One such area is music. From Jewish opera, to Jewish rock, to Jewish reggae, there's bound to be a Jewish version out there of the tunes you know and love.

Earlier this week I had one such Jewish artist playing in the car, and the lyrics caught my attention:

'We all wanna live forever,

But we all seem to forget,

We haven't lived the days,

The weeks, the months, the years ahead'.

Hey, you never know where you might find inspiration!

That song touched on one of the most consequential mindsets we can choose to live by:

We all want to 'live forever' - or at least plan as much as possible for our future. We spend so much time planning! Planning for tomorrow, planning for the winter, planning for the summer, planning for the next quarter and planning for retirement. And how important planning is; 'If you fail to plan, you are planning to fail', said Ben Franklin.
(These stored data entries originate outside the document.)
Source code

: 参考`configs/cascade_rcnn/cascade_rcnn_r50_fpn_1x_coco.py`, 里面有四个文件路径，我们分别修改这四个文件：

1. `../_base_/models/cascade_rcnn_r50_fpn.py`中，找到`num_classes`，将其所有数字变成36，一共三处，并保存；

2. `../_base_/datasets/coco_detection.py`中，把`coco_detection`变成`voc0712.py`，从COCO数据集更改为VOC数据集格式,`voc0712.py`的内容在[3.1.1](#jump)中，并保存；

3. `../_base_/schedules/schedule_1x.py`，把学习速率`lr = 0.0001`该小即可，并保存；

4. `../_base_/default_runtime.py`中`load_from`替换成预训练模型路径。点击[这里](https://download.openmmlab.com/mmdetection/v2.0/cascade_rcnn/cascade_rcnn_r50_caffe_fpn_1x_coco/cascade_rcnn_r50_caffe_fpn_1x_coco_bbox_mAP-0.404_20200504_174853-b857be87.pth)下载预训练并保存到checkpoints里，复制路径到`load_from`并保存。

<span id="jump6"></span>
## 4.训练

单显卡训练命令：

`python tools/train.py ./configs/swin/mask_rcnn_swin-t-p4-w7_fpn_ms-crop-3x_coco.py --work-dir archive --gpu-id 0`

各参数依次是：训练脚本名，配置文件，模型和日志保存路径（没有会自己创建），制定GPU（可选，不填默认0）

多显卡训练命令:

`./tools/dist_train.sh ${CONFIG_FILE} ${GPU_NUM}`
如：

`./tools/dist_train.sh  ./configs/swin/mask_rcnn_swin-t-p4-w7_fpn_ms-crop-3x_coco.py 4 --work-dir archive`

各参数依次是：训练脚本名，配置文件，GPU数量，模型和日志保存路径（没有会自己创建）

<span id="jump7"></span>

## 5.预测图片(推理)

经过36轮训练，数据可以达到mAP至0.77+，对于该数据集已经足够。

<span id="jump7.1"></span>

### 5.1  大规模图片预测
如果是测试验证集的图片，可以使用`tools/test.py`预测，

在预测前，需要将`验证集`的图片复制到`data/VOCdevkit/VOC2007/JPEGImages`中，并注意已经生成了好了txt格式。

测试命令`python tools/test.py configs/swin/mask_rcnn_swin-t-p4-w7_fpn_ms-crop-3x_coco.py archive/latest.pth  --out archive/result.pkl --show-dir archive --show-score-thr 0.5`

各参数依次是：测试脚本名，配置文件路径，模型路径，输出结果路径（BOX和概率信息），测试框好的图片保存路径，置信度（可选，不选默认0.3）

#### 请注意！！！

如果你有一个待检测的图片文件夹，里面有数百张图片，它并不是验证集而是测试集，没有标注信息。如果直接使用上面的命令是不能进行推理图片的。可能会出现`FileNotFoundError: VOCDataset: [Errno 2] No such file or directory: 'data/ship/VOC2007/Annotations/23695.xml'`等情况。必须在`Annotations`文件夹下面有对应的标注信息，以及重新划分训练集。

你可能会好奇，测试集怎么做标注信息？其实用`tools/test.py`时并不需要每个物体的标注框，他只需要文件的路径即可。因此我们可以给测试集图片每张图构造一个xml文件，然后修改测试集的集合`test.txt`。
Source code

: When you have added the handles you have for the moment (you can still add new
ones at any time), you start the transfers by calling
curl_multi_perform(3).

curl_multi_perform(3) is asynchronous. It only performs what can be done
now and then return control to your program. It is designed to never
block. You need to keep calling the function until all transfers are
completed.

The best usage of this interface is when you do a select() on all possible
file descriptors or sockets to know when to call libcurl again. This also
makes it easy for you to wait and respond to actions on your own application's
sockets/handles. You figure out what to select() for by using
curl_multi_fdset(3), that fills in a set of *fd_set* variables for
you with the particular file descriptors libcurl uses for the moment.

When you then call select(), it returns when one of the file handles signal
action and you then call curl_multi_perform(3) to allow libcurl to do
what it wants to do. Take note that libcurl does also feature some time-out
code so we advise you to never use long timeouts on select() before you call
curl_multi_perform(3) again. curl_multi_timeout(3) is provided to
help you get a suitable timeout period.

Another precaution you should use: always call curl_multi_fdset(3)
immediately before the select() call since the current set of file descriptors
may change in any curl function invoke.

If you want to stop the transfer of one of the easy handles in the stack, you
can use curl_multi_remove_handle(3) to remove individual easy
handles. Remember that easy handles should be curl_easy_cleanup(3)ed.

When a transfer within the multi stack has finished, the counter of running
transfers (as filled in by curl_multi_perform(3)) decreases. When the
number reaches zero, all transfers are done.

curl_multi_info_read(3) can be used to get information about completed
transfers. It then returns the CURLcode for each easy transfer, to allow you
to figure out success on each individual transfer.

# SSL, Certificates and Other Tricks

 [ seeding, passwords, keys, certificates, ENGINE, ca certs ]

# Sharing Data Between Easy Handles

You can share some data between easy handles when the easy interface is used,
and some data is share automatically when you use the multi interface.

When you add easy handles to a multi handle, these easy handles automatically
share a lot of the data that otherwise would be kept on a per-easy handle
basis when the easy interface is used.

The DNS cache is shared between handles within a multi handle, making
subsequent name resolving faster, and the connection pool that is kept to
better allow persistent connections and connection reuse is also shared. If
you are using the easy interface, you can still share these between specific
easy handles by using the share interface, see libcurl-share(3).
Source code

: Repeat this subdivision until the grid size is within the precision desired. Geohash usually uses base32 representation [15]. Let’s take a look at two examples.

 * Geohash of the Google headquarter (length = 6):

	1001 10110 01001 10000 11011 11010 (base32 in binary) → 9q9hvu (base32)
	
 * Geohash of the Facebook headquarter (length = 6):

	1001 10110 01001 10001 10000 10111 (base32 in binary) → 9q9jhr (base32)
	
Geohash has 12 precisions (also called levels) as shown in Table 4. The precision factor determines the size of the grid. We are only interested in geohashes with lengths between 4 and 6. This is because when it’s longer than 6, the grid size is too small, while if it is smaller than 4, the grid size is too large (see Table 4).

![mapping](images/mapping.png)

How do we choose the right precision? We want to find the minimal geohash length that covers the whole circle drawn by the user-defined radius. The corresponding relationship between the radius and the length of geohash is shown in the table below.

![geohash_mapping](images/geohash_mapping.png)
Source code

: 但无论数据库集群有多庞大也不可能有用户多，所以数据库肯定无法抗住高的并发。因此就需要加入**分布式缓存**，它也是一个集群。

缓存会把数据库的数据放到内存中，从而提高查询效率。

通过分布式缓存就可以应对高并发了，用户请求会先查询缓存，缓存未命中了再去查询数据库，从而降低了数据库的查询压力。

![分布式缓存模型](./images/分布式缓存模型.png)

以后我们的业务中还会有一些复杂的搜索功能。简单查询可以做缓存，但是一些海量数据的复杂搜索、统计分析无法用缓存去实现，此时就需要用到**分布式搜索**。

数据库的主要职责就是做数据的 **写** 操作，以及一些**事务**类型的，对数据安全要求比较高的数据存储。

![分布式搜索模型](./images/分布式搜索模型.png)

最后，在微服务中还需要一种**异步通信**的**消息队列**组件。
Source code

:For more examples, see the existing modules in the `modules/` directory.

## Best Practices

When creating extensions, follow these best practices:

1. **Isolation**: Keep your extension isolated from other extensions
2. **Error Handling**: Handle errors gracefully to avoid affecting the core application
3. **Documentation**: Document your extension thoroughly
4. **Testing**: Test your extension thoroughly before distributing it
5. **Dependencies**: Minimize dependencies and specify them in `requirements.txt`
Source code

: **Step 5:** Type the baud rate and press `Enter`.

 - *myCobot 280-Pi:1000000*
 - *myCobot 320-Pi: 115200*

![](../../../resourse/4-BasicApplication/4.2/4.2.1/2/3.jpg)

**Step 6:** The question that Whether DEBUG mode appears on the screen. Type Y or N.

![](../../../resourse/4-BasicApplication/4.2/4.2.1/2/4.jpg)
But sometimes planning - the quintessential definition of an exercise which is only a means to an end - can become an end unto itself. We might get so involved with planning, that the precious, once-in-a-lifetime moment that's here right now, slips away. At times it's that very preparedness that distracts us from enjoying the priceless moment at hand, right now. 

So how can we combine both 'living forever', i.e preparing for the future, and living in the present? 

By living forever. By treasuring each and every individual minute, and imbuing that moment with a sense of independence, as if that singular moment would last forever. Because it does. When we truly value, treasure and concentrate on one individual moment, that moment lasts for enternity. 

Our time doesn't last forever, but we can ensure that every individual moment we are blessed with does.